The multiple award winning play “Death of a Salesman” written in 1949 by Arthur Miller is considered to be a powerful indictment of human reasoning when it comes to succeeding in life. What is often asked about the play is, why did Willy Loman have the mindset that he had, and was there any way it could have been changed to prevent his committing suicide? Willy's mindset was one created in a fantasy, believing that if he worked hard at being well liked, he could get anywhere he wanted to in business and life in general. In his mind, Willy is more concerned with being other-directed instead of inner-directed; the practice of passively influencing people through his being well liked, his only hope in life. The only problem with Willy's way of thinking is that he wound up a broken man, having only two friends, one being a neighbor, and influencing nobody, least of all himself. Such thinking immediately brings to mind Dale Carnegie's “How to win friends and influence people” published in 1936, and while this book is nowhere mentioned in Miller's play, almost presumes that at some point during his lifetime, Willy Loman read this popular book, yet misunderstood its premise.
As a 63 year-old traveling salesman, Willy clearly knows the business, even though times have changed, and with time, comes new methods of selling. Unable to get by on his personality as a salesman, Willy's sales skills are mediocre, nothing to make him stand out from the rest of the crowd, much less a higher position with the company he works for. His boss finds Willy to be incompetent and fires him, although Willy feels the real reason he is fired is because of his age, an early sign of his delusional way of thinking. But being fired is not the only problem Willy has; his relationship with his entire family is strained. His wife Linda tries to be supportive of him on the surface but when she looks objectively at him, realizes what is actually taking place, and being the good wife that she is, remains silent about it. Willy's two sons, Biff and Happy, also have a problem with their father's destructive mindset, most of it rubbing off on Biff, possibly because he is the older of the two boys. Biff is unable to live up to his father's expectations and the hot air pumped into him on a daily basis. The boy would prefer to have a job in the great outdoors, preferably out West, but his insecurity tells him to please his father instead.
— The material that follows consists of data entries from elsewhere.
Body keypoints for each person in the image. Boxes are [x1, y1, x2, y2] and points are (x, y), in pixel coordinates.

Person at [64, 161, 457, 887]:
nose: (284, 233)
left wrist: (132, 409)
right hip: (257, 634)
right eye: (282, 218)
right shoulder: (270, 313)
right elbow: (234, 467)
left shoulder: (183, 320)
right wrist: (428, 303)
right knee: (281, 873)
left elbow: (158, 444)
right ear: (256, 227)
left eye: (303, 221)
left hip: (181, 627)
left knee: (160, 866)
Willy of course could not possibly allow Biff to get the training needed for his dream job; ironically, Biff is the only Loman son who understands why his father is a failure at work and as a family man. In Willy's eyes, Biff is too good to be working outdoors and should in fact follow in his father's footsteps, being the astute businessman that he claims to be. Willy constantly reiterates to his wife and sons that his dreams will become reality, his climb up the career ladder in business happen, and compete effectively with his successful neighbor and friends, Charley and Bernard.
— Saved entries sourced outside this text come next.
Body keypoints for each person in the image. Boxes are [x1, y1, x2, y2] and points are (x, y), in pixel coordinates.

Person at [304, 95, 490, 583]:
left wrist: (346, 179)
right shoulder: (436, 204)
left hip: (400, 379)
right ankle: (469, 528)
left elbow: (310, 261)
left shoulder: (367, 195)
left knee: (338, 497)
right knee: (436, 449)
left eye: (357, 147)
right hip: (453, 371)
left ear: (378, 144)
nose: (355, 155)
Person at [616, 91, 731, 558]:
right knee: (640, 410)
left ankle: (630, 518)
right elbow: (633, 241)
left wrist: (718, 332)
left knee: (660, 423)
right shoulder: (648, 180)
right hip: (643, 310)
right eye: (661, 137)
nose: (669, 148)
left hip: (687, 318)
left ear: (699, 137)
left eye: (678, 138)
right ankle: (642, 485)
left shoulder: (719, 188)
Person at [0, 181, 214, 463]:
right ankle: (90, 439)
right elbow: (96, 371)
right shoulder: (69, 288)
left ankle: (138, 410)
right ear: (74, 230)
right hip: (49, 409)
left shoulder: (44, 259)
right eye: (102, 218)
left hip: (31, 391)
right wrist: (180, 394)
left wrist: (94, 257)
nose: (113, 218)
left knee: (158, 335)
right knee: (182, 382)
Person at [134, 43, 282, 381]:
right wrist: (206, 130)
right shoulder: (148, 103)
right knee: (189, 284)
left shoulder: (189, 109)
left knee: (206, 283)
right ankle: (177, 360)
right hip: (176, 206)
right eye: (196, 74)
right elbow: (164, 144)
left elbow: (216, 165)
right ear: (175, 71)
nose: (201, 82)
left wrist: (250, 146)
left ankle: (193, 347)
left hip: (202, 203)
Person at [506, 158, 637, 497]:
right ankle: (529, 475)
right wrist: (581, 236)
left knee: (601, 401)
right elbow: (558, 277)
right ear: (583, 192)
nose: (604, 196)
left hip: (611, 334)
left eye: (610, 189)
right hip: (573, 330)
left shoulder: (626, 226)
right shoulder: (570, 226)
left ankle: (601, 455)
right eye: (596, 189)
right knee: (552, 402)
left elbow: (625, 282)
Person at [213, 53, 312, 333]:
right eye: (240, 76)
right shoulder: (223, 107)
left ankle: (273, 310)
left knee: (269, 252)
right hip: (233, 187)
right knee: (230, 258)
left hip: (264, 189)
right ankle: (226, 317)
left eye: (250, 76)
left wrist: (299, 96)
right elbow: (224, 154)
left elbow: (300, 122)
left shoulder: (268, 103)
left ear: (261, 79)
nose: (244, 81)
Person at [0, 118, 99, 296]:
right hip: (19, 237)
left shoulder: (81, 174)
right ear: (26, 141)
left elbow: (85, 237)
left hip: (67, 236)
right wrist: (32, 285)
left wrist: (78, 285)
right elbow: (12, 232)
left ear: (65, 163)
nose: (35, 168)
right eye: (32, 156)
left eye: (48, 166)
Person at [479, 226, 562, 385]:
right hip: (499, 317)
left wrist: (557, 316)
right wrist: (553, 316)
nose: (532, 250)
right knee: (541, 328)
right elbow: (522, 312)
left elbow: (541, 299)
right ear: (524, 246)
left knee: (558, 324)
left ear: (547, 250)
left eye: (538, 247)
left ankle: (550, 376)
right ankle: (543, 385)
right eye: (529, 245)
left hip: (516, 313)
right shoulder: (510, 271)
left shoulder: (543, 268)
Charley made it to the top by working hard, not by trying to be well liked. Charley even offers Willy a job with his firm when the latter is fired, and of course Willy refuses, thinking that by accepting a job, would mean he cannot get anywhere on his own. Charley's son Bernard is a lawyer and makes good money, while Willy's sons are not making much of themselves simply because their father won't let them work at it. Biff is told that he is “too good” to be working hard (he failed math in high school), thus falling back onto the fantasy mindset being instilled into him. Naturally, Willy is jealous of Charley and Bernard, their success in life at business and family, the latter being secure in themselves, while Willy's perpetual insecurity only creates further rifts along the way. Charley sincerely cares about Willy, even loans him money to help pay the bills, in addition to giving him advice on getting back on the job. Willy would have none of it, stubborn as he is, and is left to wallow in his delusional fantasy land where success comes by hoping instead of doing. The only problem with hoping is that Willy ends up influencing no one and having only two friends show up at his gravesite after he commits suicide. When his wife Linda sees the two friends she wonders to herself, what happened to all those friends Willy claimed to have? Friends at work, friends he claimed he could influence by being well liked?
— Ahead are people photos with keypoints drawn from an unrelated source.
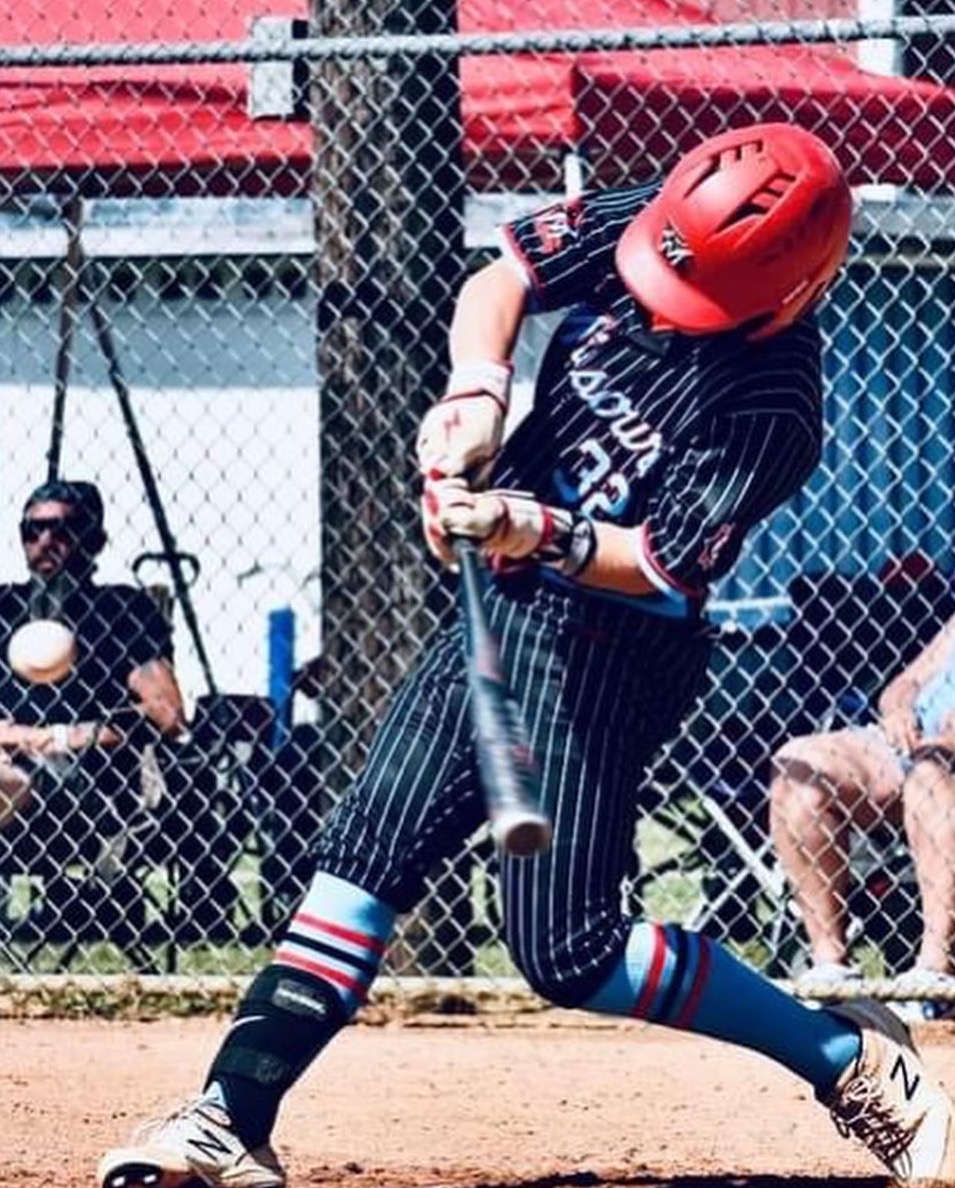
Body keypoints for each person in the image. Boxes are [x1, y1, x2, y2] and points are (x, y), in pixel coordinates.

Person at [98, 123, 954, 1188]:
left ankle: (848, 1059)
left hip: (610, 652)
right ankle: (227, 1118)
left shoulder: (773, 407)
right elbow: (502, 277)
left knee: (569, 951)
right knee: (362, 863)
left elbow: (661, 565)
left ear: (786, 296)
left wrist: (531, 527)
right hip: (500, 612)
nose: (653, 305)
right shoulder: (661, 223)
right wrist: (476, 392)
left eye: (689, 301)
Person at [0, 479, 188, 945]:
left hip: (91, 782)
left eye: (63, 529)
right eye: (33, 530)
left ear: (96, 540)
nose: (45, 541)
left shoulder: (121, 610)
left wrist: (56, 737)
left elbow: (167, 714)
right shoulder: (4, 607)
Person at [770, 599, 955, 1016]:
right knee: (798, 766)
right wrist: (899, 710)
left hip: (940, 762)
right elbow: (904, 683)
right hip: (911, 744)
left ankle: (934, 978)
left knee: (930, 774)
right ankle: (831, 971)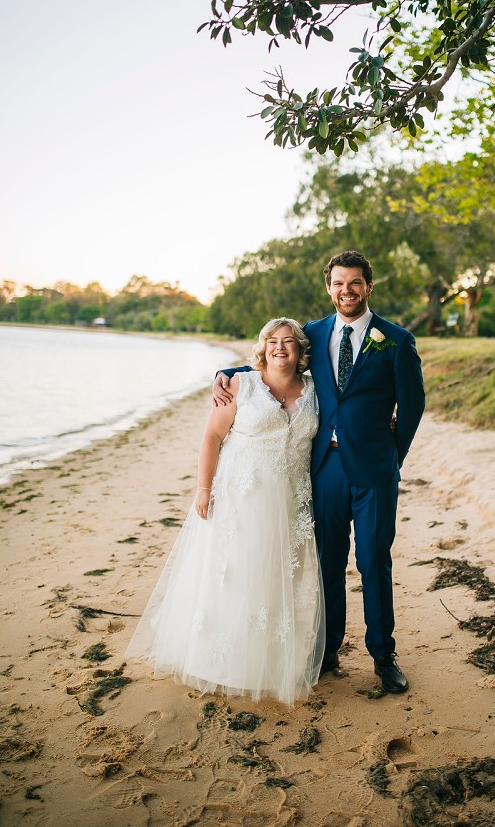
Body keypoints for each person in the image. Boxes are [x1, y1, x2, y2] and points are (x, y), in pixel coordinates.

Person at [214, 251, 425, 693]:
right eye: (338, 283)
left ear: (369, 286)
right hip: (324, 467)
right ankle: (328, 650)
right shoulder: (312, 332)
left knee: (373, 560)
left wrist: (393, 456)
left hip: (374, 471)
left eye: (355, 283)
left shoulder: (396, 340)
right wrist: (227, 372)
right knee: (327, 560)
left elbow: (413, 405)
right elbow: (275, 361)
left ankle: (382, 654)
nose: (347, 291)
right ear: (329, 288)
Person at [126, 318, 324, 707]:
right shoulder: (239, 385)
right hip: (241, 498)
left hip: (290, 502)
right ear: (262, 348)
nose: (280, 348)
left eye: (288, 342)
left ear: (301, 350)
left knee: (275, 578)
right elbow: (213, 437)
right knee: (234, 574)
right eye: (272, 341)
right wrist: (204, 489)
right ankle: (220, 665)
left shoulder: (315, 391)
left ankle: (265, 664)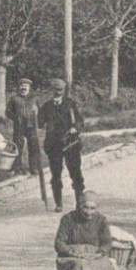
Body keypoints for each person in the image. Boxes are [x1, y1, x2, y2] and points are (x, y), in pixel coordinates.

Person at [37, 79, 85, 213]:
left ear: (64, 91)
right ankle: (58, 203)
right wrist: (34, 114)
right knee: (55, 174)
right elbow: (39, 123)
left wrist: (76, 128)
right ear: (52, 91)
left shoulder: (71, 104)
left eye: (60, 90)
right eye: (55, 90)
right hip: (54, 145)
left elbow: (80, 121)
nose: (58, 92)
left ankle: (79, 202)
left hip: (71, 143)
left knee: (75, 172)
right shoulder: (46, 106)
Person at [5, 77, 40, 175]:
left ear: (29, 87)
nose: (23, 87)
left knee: (33, 147)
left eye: (26, 85)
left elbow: (40, 111)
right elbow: (8, 112)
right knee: (17, 147)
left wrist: (37, 113)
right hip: (19, 126)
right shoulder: (14, 99)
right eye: (22, 85)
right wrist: (15, 118)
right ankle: (17, 168)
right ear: (19, 87)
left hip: (31, 126)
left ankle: (34, 168)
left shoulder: (34, 98)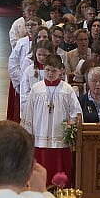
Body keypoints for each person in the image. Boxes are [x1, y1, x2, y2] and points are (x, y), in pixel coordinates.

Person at [22, 55, 81, 186]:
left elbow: (76, 112)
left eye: (54, 71)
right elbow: (29, 111)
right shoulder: (36, 89)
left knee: (59, 168)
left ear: (61, 71)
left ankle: (60, 190)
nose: (50, 74)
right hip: (40, 136)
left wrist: (71, 126)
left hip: (59, 137)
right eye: (47, 70)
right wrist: (28, 133)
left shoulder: (67, 90)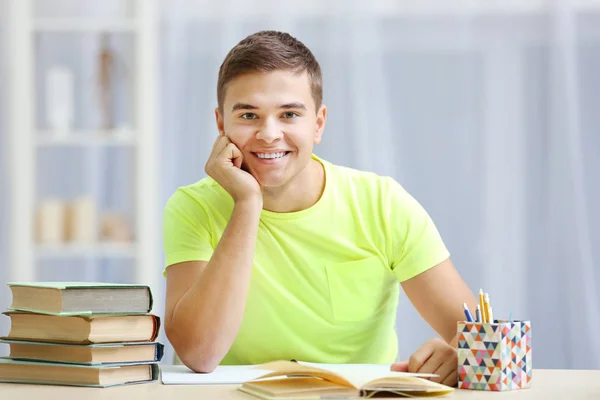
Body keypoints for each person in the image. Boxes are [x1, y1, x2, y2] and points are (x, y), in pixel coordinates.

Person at [162, 30, 478, 387]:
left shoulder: (382, 203)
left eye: (289, 114)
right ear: (221, 124)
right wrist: (248, 202)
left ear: (318, 123)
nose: (268, 134)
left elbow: (478, 339)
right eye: (249, 115)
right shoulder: (193, 207)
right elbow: (200, 354)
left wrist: (458, 354)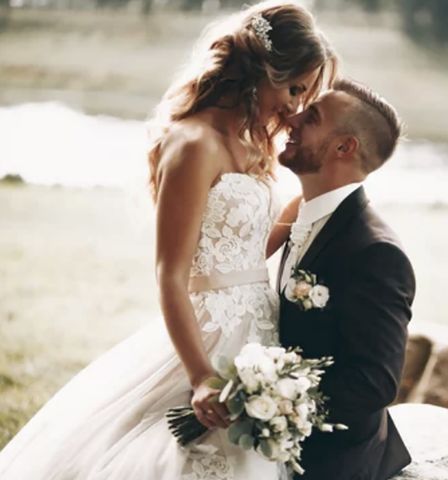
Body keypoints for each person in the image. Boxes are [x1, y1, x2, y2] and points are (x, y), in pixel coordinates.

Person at [0, 2, 336, 479]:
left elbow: (246, 251)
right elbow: (172, 273)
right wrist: (200, 374)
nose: (295, 106)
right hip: (207, 334)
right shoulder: (193, 143)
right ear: (263, 69)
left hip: (257, 332)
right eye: (294, 87)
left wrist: (317, 197)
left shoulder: (252, 143)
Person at [277, 78, 416, 480]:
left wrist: (275, 403)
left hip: (333, 457)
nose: (293, 117)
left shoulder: (376, 253)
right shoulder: (303, 216)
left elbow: (375, 382)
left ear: (344, 147)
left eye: (312, 117)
Willy Lohman never learned that it is not “who you know” but rather “what you know” in order to get ahead in life. It is no secret that many companies seek out and keep employees who are willing to grow on the job, learn and develop new skills in order to stay ahead with the times. Dreaming big means nothing unless one actually takes action to make success happen, and it is not by “making connections” either. As delusional as Willy is about thinking that being well liked will get him anywhere he wants to go in life, what he is really doing is sabotaging any potential he has at developing the practical skills he needed to stay in business.
It can be argued that Willy Loman lacked the sensible selfishness that his neighbors Charley and Bernard had, but that is possiby due to the fact that the word “selfishness” has so many negative connotations attached to it. Ironically, while “How to win friends and influence people” came out in 1936, “The Art of Selfishness” by David Seabury was published one year later in 1937 – the latter epitomizing the character analysis for Charley and Bernard. Both were books were very popular when they were first released, and would go on to numerous reprints. “Death of a Salesman” might remain a vague reminder of a reading requirement for a high school English class, but its message about success in life remains as strong as it did when the play first came out, a play worth re-reading as an adult. Remember it is what you know for getting ahead, not who you know.